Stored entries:
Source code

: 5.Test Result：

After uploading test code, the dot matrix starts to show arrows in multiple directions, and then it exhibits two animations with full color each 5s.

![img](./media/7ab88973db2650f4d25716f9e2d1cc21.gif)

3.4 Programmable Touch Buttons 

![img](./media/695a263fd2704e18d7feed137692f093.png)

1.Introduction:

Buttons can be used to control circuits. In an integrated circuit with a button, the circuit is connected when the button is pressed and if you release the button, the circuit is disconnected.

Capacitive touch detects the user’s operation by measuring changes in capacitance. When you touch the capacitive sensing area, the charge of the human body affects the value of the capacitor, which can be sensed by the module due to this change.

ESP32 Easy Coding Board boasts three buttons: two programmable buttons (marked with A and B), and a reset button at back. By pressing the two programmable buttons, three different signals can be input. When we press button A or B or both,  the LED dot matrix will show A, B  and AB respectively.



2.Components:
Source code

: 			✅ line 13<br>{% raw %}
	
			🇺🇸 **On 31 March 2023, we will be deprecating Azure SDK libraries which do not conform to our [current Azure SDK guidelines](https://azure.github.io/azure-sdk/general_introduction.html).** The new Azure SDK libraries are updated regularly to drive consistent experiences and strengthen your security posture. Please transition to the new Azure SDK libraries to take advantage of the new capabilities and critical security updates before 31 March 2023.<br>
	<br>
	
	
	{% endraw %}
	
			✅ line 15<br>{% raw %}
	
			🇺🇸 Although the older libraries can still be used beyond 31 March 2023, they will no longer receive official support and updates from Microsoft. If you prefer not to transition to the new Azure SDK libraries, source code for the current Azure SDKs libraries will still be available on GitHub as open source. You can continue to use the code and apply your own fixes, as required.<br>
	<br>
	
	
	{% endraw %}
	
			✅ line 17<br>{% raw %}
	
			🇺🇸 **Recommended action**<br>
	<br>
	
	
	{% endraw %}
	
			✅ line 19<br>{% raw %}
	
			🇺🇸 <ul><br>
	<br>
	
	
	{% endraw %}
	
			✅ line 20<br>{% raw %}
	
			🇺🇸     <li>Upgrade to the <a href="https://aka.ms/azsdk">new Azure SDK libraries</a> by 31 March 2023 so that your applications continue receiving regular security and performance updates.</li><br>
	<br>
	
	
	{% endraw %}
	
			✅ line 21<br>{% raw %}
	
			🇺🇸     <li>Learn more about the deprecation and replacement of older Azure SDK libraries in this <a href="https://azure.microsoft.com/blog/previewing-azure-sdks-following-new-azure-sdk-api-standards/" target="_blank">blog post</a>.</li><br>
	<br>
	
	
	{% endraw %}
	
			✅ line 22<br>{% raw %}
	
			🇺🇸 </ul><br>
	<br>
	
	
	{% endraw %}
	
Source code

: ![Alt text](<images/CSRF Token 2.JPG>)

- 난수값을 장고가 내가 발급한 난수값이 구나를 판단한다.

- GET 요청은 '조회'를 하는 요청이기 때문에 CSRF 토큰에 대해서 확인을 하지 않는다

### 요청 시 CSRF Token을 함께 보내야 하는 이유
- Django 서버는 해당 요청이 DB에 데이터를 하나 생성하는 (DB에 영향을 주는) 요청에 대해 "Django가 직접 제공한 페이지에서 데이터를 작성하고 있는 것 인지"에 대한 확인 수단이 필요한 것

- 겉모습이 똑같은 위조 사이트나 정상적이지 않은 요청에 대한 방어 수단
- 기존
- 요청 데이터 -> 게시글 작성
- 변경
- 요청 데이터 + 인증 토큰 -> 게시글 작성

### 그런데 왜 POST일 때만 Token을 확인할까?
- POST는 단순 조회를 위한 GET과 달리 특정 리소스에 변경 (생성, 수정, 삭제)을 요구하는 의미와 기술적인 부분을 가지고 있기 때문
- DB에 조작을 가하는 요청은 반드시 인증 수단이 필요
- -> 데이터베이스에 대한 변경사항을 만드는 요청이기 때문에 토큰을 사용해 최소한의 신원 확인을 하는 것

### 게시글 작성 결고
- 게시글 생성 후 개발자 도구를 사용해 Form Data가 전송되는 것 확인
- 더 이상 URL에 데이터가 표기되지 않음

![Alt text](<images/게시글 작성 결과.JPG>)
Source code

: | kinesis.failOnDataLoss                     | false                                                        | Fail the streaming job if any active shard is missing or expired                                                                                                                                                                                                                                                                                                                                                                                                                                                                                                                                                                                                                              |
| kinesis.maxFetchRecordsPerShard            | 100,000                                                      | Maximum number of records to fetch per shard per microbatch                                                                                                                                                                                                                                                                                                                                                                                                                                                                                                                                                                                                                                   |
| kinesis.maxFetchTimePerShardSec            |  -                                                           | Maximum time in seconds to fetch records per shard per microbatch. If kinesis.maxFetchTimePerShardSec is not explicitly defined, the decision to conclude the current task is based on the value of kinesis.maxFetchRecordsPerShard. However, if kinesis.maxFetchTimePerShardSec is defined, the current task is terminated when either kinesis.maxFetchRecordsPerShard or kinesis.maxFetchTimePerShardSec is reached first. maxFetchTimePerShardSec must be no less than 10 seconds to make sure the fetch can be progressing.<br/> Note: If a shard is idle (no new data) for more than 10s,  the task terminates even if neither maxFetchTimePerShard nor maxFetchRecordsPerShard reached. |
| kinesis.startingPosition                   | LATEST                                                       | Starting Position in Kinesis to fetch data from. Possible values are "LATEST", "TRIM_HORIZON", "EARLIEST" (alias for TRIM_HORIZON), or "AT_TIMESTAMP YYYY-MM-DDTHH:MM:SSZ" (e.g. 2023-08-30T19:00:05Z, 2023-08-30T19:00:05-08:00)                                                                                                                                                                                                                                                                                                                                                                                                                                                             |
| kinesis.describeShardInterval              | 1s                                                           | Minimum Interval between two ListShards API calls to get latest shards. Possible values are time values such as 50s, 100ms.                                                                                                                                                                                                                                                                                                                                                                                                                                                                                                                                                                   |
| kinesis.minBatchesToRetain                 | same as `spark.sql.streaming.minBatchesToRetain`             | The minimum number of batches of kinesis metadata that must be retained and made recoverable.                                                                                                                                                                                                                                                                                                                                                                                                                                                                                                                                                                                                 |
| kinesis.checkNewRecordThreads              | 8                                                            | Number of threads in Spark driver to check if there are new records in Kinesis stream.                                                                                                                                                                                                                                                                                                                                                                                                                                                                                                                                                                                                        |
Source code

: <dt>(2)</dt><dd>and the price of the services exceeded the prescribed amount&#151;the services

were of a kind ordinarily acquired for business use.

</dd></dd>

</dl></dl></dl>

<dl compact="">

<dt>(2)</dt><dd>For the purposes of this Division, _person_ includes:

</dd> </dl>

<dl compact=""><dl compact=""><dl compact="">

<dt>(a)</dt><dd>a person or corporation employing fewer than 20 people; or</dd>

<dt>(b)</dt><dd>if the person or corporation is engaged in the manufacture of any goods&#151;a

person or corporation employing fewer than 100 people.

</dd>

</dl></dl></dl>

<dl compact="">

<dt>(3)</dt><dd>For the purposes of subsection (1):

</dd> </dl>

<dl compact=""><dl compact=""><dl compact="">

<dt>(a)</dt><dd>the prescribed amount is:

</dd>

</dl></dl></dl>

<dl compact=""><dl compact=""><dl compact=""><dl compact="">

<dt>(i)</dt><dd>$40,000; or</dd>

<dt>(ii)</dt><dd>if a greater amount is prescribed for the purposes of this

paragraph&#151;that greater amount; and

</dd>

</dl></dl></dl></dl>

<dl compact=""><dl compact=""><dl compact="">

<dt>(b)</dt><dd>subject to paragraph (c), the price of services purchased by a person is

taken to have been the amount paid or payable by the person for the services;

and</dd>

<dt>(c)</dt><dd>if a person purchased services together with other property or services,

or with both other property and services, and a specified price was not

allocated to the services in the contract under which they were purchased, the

Task prompt:
Transcribe all of the records exactly.

Output of the exercise:
Source code

: 5.Test Result：

After uploading test code, the dot matrix starts to show arrows in multiple directions, and then it exhibits two animations with full color each 5s.

![img](./media/7ab88973db2650f4d25716f9e2d1cc21.gif)

3.4 Programmable Touch Buttons 

![img](./media/695a263fd2704e18d7feed137692f093.png)

1.Introduction:

Buttons can be used to control circuits. In an integrated circuit with a button, the circuit is connected when the button is pressed and if you release the button, the circuit is disconnected.

Capacitive touch detects the user’s operation by measuring changes in capacitance. When you touch the capacitive sensing area, the charge of the human body affects the value of the capacitor, which can be sensed by the module due to this change.

ESP32 Easy Coding Board boasts three buttons: two programmable buttons (marked with A and B), and a reset button at back. By pressing the two programmable buttons, three different signals can be input. When we press button A or B or both,  the LED dot matrix will show A, B  and AB respectively.



2.Components:
Source code

: 			✅ line 13<br>{% raw %}
	
			🇺🇸 **On 31 March 2023, we will be deprecating Azure SDK libraries which do not conform to our [current Azure SDK guidelines](https://azure.github.io/azure-sdk/general_introduction.html).** The new Azure SDK libraries are updated regularly to drive consistent experiences and strengthen your security posture. Please transition to the new Azure SDK libraries to take advantage of the new capabilities and critical security updates before 31 March 2023.<br>
	<br>
	
	
	{% endraw %}
	
			✅ line 15<br>{% raw %}
	
			🇺🇸 Although the older libraries can still be used beyond 31 March 2023, they will no longer receive official support and updates from Microsoft. If you prefer not to transition to the new Azure SDK libraries, source code for the current Azure SDKs libraries will still be available on GitHub as open source. You can continue to use the code and apply your own fixes, as required.<br>
	<br>
	
	
	{% endraw %}
	
			✅ line 17<br>{% raw %}
	
			🇺🇸 **Recommended action**<br>
	<br>
	
	
	{% endraw %}
	
			✅ line 19<br>{% raw %}
	
			🇺🇸 <ul><br>
	<br>
	
	
	{% endraw %}
	
			✅ line 20<br>{% raw %}
	
			🇺🇸     <li>Upgrade to the <a href="https://aka.ms/azsdk">new Azure SDK libraries</a> by 31 March 2023 so that your applications continue receiving regular security and performance updates.</li><br>
	<br>
	
	
	{% endraw %}
	
			✅ line 21<br>{% raw %}
	
			🇺🇸     <li>Learn more about the deprecation and replacement of older Azure SDK libraries in this <a href="https://azure.microsoft.com/blog/previewing-azure-sdks-following-new-azure-sdk-api-standards/" target="_blank">blog post</a>.</li><br>
	<br>
	
	
	{% endraw %}
	
			✅ line 22<br>{% raw %}
	
			🇺🇸 </ul><br>
	<br>
	
	
	{% endraw %}
	
Source code

: ![Alt text](<images/CSRF Token 2.JPG>)

- 난수값을 장고가 내가 발급한 난수값이 구나를 판단한다.

- GET 요청은 '조회'를 하는 요청이기 때문에 CSRF 토큰에 대해서 확인을 하지 않는다

### 요청 시 CSRF Token을 함께 보내야 하는 이유
- Django 서버는 해당 요청이 DB에 데이터를 하나 생성하는 (DB에 영향을 주는) 요청에 대해 "Django가 직접 제공한 페이지에서 데이터를 작성하고 있는 것 인지"에 대한 확인 수단이 필요한 것

- 겉모습이 똑같은 위조 사이트나 정상적이지 않은 요청에 대한 방어 수단
- 기존
- 요청 데이터 -> 게시글 작성
- 변경
- 요청 데이터 + 인증 토큰 -> 게시글 작성

### 그런데 왜 POST일 때만 Token을 확인할까?
- POST는 단순 조회를 위한 GET과 달리 특정 리소스에 변경 (생성, 수정, 삭제)을 요구하는 의미와 기술적인 부분을 가지고 있기 때문
- DB에 조작을 가하는 요청은 반드시 인증 수단이 필요
- -> 데이터베이스에 대한 변경사항을 만드는 요청이기 때문에 토큰을 사용해 최소한의 신원 확인을 하는 것

### 게시글 작성 결고
- 게시글 생성 후 개발자 도구를 사용해 Form Data가 전송되는 것 확인
- 더 이상 URL에 데이터가 표기되지 않음

![Alt text](<images/게시글 작성 결과.JPG>)
Source code

: | kinesis.failOnDataLoss                     | false                                                        | Fail the streaming job if any active shard is missing or expired                                                                                                                                                                                                                                                                                                                                                                                                                                                                                                                                                                                                                              |
| kinesis.maxFetchRecordsPerShard            | 100,000                                                      | Maximum number of records to fetch per shard per microbatch                                                                                                                                                                                                                                                                                                                                                                                                                                                                                                                                                                                                                                   |
| kinesis.maxFetchTimePerShardSec            |  -                                                           | Maximum time in seconds to fetch records per shard per microbatch. If kinesis.maxFetchTimePerShardSec is not explicitly defined, the decision to conclude the current task is based on the value of kinesis.maxFetchRecordsPerShard. However, if kinesis.maxFetchTimePerShardSec is defined, the current task is terminated when either kinesis.maxFetchRecordsPerShard or kinesis.maxFetchTimePerShardSec is reached first. maxFetchTimePerShardSec must be no less than 10 seconds to make sure the fetch can be progressing.<br/> Note: If a shard is idle (no new data) for more than 10s,  the task terminates even if neither maxFetchTimePerShard nor maxFetchRecordsPerShard reached. |
| kinesis.startingPosition                   | LATEST                                                       | Starting Position in Kinesis to fetch data from. Possible values are "LATEST", "TRIM_HORIZON", "EARLIEST" (alias for TRIM_HORIZON), or "AT_TIMESTAMP YYYY-MM-DDTHH:MM:SSZ" (e.g. 2023-08-30T19:00:05Z, 2023-08-30T19:00:05-08:00)                                                                                                                                                                                                                                                                                                                                                                                                                                                             |
| kinesis.describeShardInterval              | 1s                                                           | Minimum Interval between two ListShards API calls to get latest shards. Possible values are time values such as 50s, 100ms.                                                                                                                                                                                                                                                                                                                                                                                                                                                                                                                                                                   |
| kinesis.minBatchesToRetain                 | same as `spark.sql.streaming.minBatchesToRetain`             | The minimum number of batches of kinesis metadata that must be retained and made recoverable.                                                                                                                                                                                                                                                                                                                                                                                                                                                                                                                                                                                                 |
| kinesis.checkNewRecordThreads              | 8                                                            | Number of threads in Spark driver to check if there are new records in Kinesis stream.                                                                                                                                                                                                                                                                                                                                                                                                                                                                                                                                                                                                        |
Source code

: <dt>(2)</dt><dd>and the price of the services exceeded the prescribed amount&#151;the services

were of a kind ordinarily acquired for business use.

</dd></dd>

</dl></dl></dl>

<dl compact="">

<dt>(2)</dt><dd>For the purposes of this Division, _person_ includes:

</dd> </dl>

<dl compact=""><dl compact=""><dl compact="">

<dt>(a)</dt><dd>a person or corporation employing fewer than 20 people; or</dd>

<dt>(b)</dt><dd>if the person or corporation is engaged in the manufacture of any goods&#151;a

person or corporation employing fewer than 100 people.

</dd>

</dl></dl></dl>

<dl compact="">

<dt>(3)</dt><dd>For the purposes of subsection (1):

</dd> </dl>

<dl compact=""><dl compact=""><dl compact="">

<dt>(a)</dt><dd>the prescribed amount is:

</dd>

</dl></dl></dl>

<dl compact=""><dl compact=""><dl compact=""><dl compact="">

<dt>(i)</dt><dd>$40,000; or</dd>

<dt>(ii)</dt><dd>if a greater amount is prescribed for the purposes of this

paragraph&#151;that greater amount; and

</dd>

</dl></dl></dl></dl>

<dl compact=""><dl compact=""><dl compact="">

<dt>(b)</dt><dd>subject to paragraph (c), the price of services purchased by a person is

taken to have been the amount paid or payable by the person for the services;

and</dd>

<dt>(c)</dt><dd>if a person purchased services together with other property or services,

or with both other property and services, and a specified price was not

allocated to the services in the contract under which they were purchased, the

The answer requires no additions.